Getting back to the basics is a painful process for banks, results of two large regionals show.

Fifth Third Bancorp (FITB) and PNC Financial Services Group Inc. (PNC) both reported rising revenue and falling expenses in the second quarter, when compared to the first. Both banks reported that the rate of loans turning sour has slowed, though delinquencies and loan losses overall haven't improved. An increase in deposits with low or no interest rates helped profitability.

But both had to set aside more money for bad loans and struggled with rising loan losses from the first quarter. Both said there is little appetite from creditworthy borrowers to take out new loans, both continued to shrink their assets and - absent a one-time gain at Fifth Third - both reported declining bottom-line results from the first quarter.

"It's difficult to find assets that meet our risk-adjusted criteria," or loans worth taking a risk on, said James Rohr, PNC's chief executive, in a conference call with analysts Thursday. The bank said it's instead parking available funds in low-yield securities like U.S. Treasury bonds, and even deposit accounts at the Federal Reserve.

Fifth Third said it expects income from the lending business to continue to improve in the third quarter; but mortgage banking revenue, which was driven by low interest rates, will slow.

The Cincinnati bank reported a $882 million profit, compared to a $202 million loss a year earlier and a $50 million profit in the first quarter, but the bank had a $1 billion gain from the joint venture it formed for its payment processing businesses.

PNC's second quarter profit fell 60% from a year earlier and the first quarter, to $207 million.

So there was no hint of a beginning of the end of the financial crisis just yet. "It becomes very, very difficult to predict where you are in the cycle," Fifth Third Chief Executive Kevin Kabat said in an interview. "This type of environment we are in today, which is better than it was three or six months ago, may continue" but not necessarily improve. "Your are probably going to see some ... additional deterioration."

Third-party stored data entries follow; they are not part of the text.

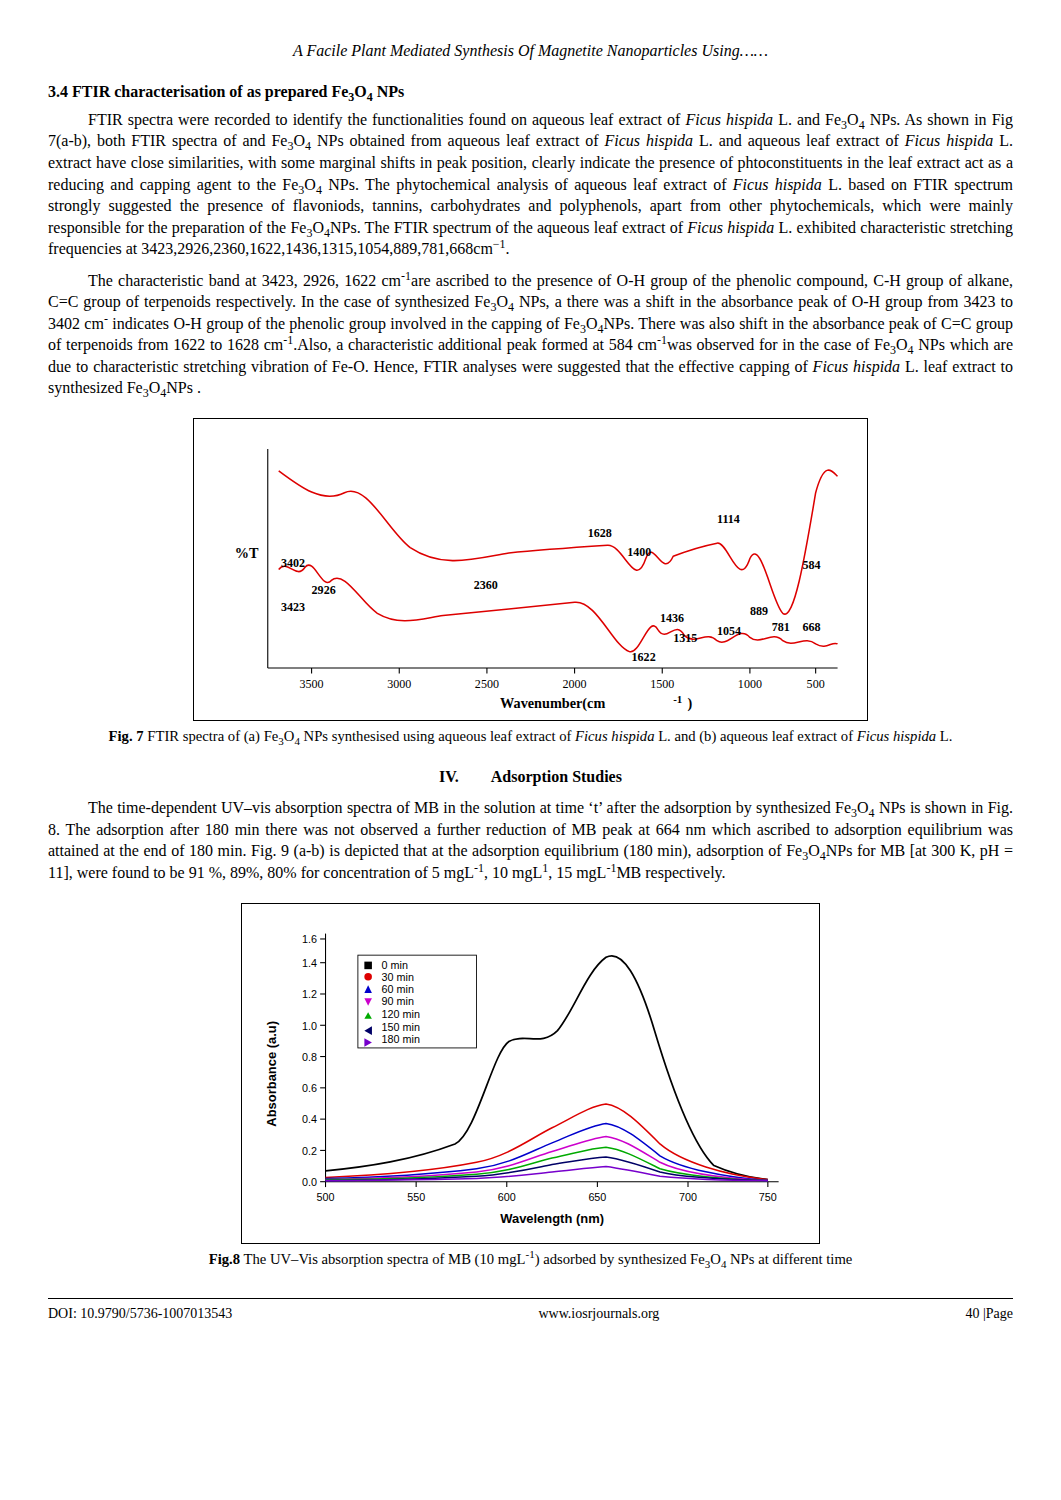A Facile Plant Mediated Synthesis Of Magnetite Nanoparticles Using……
3.4 FTIR characterisation of as prepared Fe3O4 NPs
FTIR spectra were recorded to identify the functionalities found on aqueous leaf extract of Ficus hispida L. and Fe3O4 NPs. As shown in Fig 7(a-b), both FTIR spectra of and Fe3O4 NPs obtained from aqueous leaf extract of Ficus hispida L. and aqueous leaf extract of Ficus hispida L. extract have close similarities, with some marginal shifts in peak position, clearly indicate the presence of phtoconstituents in the leaf extract act as a reducing and capping agent to the Fe3O4 NPs. The phytochemical analysis of aqueous leaf extract of Ficus hispida L. based on FTIR spectrum strongly suggested the presence of flavoniods, tannins, carbohydrates and polyphenols, apart from other phytochemicals, which were mainly responsible for the preparation of the Fe3O4NPs. The FTIR spectrum of the aqueous leaf extract of Ficus hispida L. exhibited characteristic stretching frequencies at 3423,2926,2360,1622,1436,1315,1054,889,781,668cm−1.
The characteristic band at 3423, 2926, 1622 cm-1are ascribed to the presence of O-H group of the phenolic compound, C-H group of alkane, C=C group of terpenoids respectively. In the case of synthesized Fe3O4 NPs, a there was a shift in the absorbance peak of O-H group from 3423 to 3402 cm- indicates O-H group of the phenolic group involved in the capping of Fe3O4NPs. There was also shift in the absorbance peak of C=C group of terpenoids from 1622 to 1628 cm-1.Also, a characteristic additional peak formed at 584 cm-1was observed for in the case of Fe3O4 NPs which are due to characteristic stretching vibration of Fe-O. Hence, FTIR analyses were suggested that the effective capping of Ficus hispida L. leaf extract to synthesized Fe3O4NPs .
3500 3000 2500 2000 1500 1000 500 Wavenumber(cm -1 ) %T 3402 2926 3423 2360 1628 1400 1622 1436 1315 1114 1054 889 781 668 584
Fig. 7 FTIR spectra of (a) Fe3O4 NPs synthesised using aqueous leaf extract of Ficus hispida L. and (b) aqueous leaf extract of Ficus hispida L.
IV. Adsorption Studies
The time-dependent UV–vis absorption spectra of MB in the solution at time ‘t’ after the adsorption by synthesized Fe3O4 NPs is shown in Fig. 8. The adsorption after 180 min there was not observed a further reduction of MB peak at 664 nm which ascribed to adsorption equilibrium was attained at the end of 180 min. Fig. 9 (a-b) is depicted that at the adsorption equilibrium (180 min), adsorption of Fe3O4NPs for MB [at 300 K, pH = 11], were found to be 91 %, 89%, 80% for concentration of 5 mgL-1, 10 mgL1, 15 mgL-1MB respectively.
0.0 0.2 0.4 0.6 0.8 1.0 1.2 1.4 1.6 500 550 600 650 700 750 Wavelength (nm) Absorbance (a.u) 0 min 30 min 60 min 90 min 120 min 150 min 180 min
Fig.8 The UV–Vis absorption spectra of MB (10 mgL-1) adsorbed by synthesized Fe3O4 NPs at different time
DOI: 10.9790/5736-1007013543 www.iosrjournals.org 40 |Page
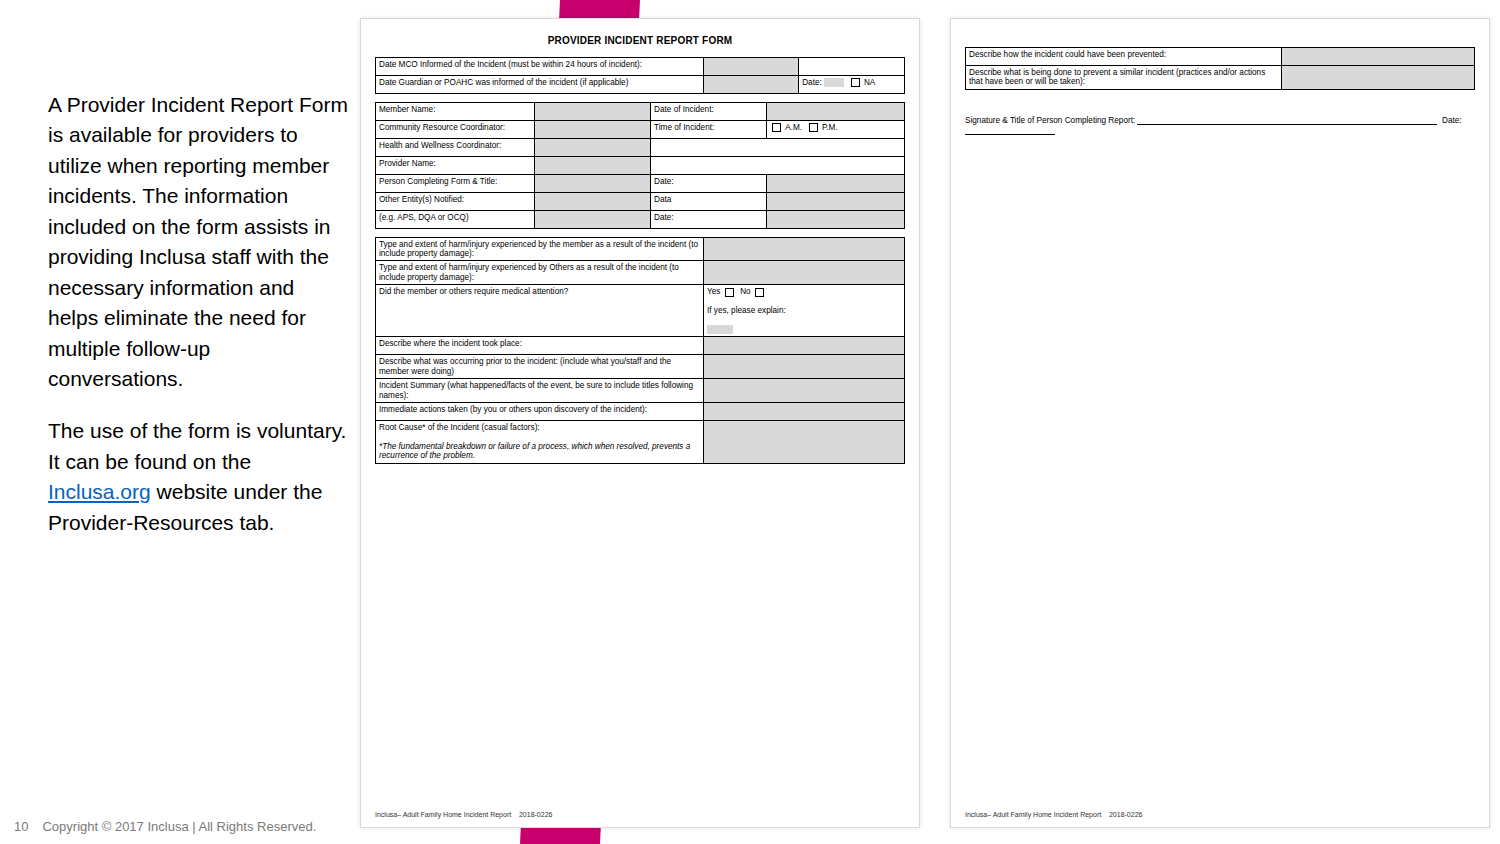A Provider Incident Report Form is available for providers to utilize when reporting member incidents. The information included on the form assists in providing Inclusa staff with the necessary information and helps eliminate the need for multiple follow-up conversations.
The use of the form is voluntary. It can be found on the Inclusa.org website under the Provider-Resources tab.
10 Copyright © 2017 Inclusa | All Rights Reserved.
PROVIDER INCIDENT REPORT FORM
| Date MCO Informed of the Incident (must be within 24 hours of incident): | | |
| Date Guardian or POAHC was informed of the incident (if applicable) | | Date: NA |
| Member Name: | | Date of Incident: | |
| Community Resource Coordinator: | | Time of Incident: | A.M. P.M. |
| Health and Wellness Coordinator: | | |
| Provider Name: | | |
| Person Completing Form & Title: | | Date: | |
| Other Entity(s) Notified: | | Data | |
| (e.g. APS, DQA or OCQ) | | Date: | |
| Type and extent of harm/injury experienced by the member as a result of the incident (to include property damage): | |
| Type and extent of harm/injury experienced by Others as a result of the incident (to include property damage): | |
| Did the member or others require medical attention? | Yes No If yes, please explain: |
| Describe where the incident took place: | |
| Describe what was occurring prior to the incident: (include what you/staff and the member were doing) | |
| Incident Summary (what happened/facts of the event, be sure to include titles following names): | |
| Immediate actions taken (by you or others upon discovery of the incident): | |
| Root Cause* of the Incident (casual factors): *The fundamental breakdown or failure of a process, which when resolved, prevents a recurrence of the problem. | |
Inclusa– Adult Family Home Incident Report 2018-0226
| Describe how the incident could have been prevented: | |
| Describe what is being done to prevent a similar incident (practices and/or actions that have been or will be taken): | |
Signature & Title of Person Completing Report: Date:
Inclusa– Adult Family Home Incident Report 2018-0226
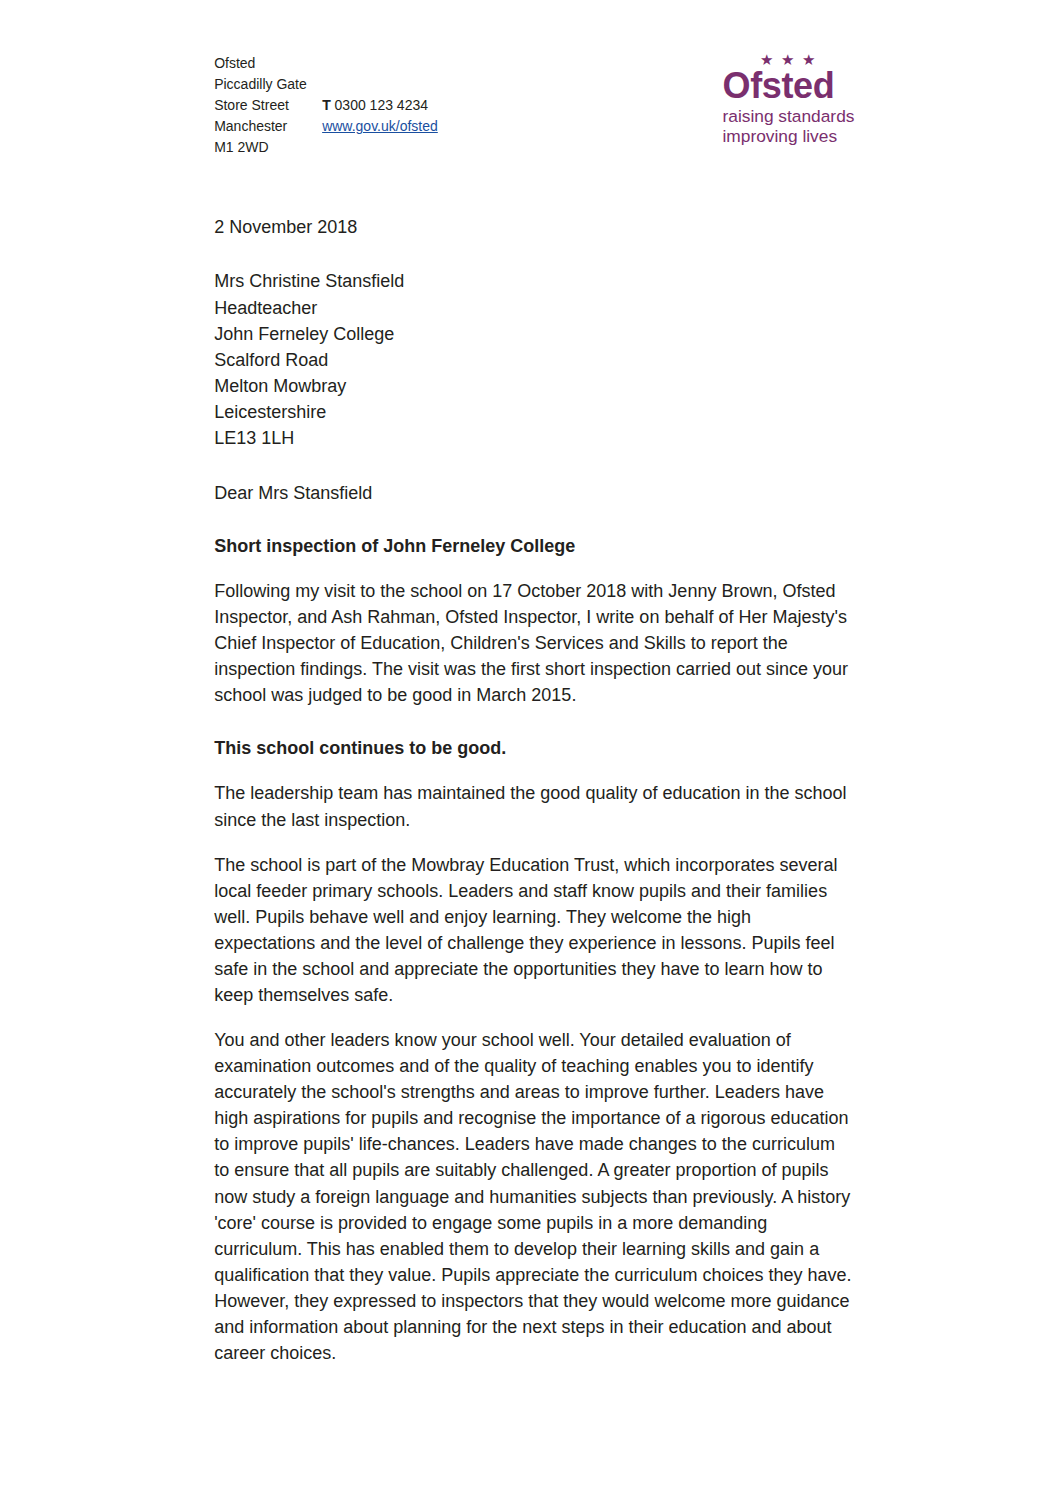Ofsted
Piccadilly Gate
Store Street
Manchester
M1 2WD
T 0300 123 4234
www.gov.uk/ofsted
★ ★ ★
Ofsted
raising standards
improving lives
2 November 2018
Mrs Christine Stansfield
Headteacher
John Ferneley College
Scalford Road
Melton Mowbray
Leicestershire
LE13 1LH
Dear Mrs Stansfield
Short inspection of John Ferneley College
Following my visit to the school on 17 October 2018 with Jenny Brown, Ofsted Inspector, and Ash Rahman, Ofsted Inspector, I write on behalf of Her Majesty's Chief Inspector of Education, Children's Services and Skills to report the inspection findings. The visit was the first short inspection carried out since your school was judged to be good in March 2015.
This school continues to be good.
The leadership team has maintained the good quality of education in the school since the last inspection.
The school is part of the Mowbray Education Trust, which incorporates several local feeder primary schools. Leaders and staff know pupils and their families well. Pupils behave well and enjoy learning. They welcome the high expectations and the level of challenge they experience in lessons. Pupils feel safe in the school and appreciate the opportunities they have to learn how to keep themselves safe.
You and other leaders know your school well. Your detailed evaluation of examination outcomes and of the quality of teaching enables you to identify accurately the school's strengths and areas to improve further. Leaders have high aspirations for pupils and recognise the importance of a rigorous education to improve pupils' life-chances. Leaders have made changes to the curriculum to ensure that all pupils are suitably challenged. A greater proportion of pupils now study a foreign language and humanities subjects than previously. A history 'core' course is provided to engage some pupils in a more demanding curriculum. This has enabled them to develop their learning skills and gain a qualification that they value. Pupils appreciate the curriculum choices they have. However, they expressed to inspectors that they would welcome more guidance and information about planning for the next steps in their education and about career choices.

For now, most regional bankers around the country continue to focus on their traditional deposit business to survive and prepare for an economic rebound.

Fifth Third has also been aggressively writing down - and selling - bad loans. The 7% increase in its writeoffs for uncollectable loans from the first quarter was "one of the lowest growth rates we have seen this quarter," Stifel Nicolaus & Co. analyst Christopher Mutascio wrote in a research note.

Fifth Third may not need to set aside as much money for delinquent loans in the third quarter than in the second, Chief Risk Officer Mary Tuuk said.

PNC Chief Financial Officer Richard Johnson said the company expects its provision for loan losses to remain flat in coming quarters.

Albert Savastano of Fox-Pitt Kelton wrote, however, that credit deteriorated across the board at PNC.

Credit quality overshadowed the results of many banks, even where revenue improved. Huntington Bancshares Inc. (HBAN) surprised analysts with worse than expected losses from bad loans. Huntington reported a $125 million loss Thursday.

Like many, Huntington had to get rid of piles of subprime loans made through a partnership with a mortgage originator turned bad. In an interview, Stephen Steinour, the CEO of the Columbus, Ohio, bank said, "We believe we're turning the ship."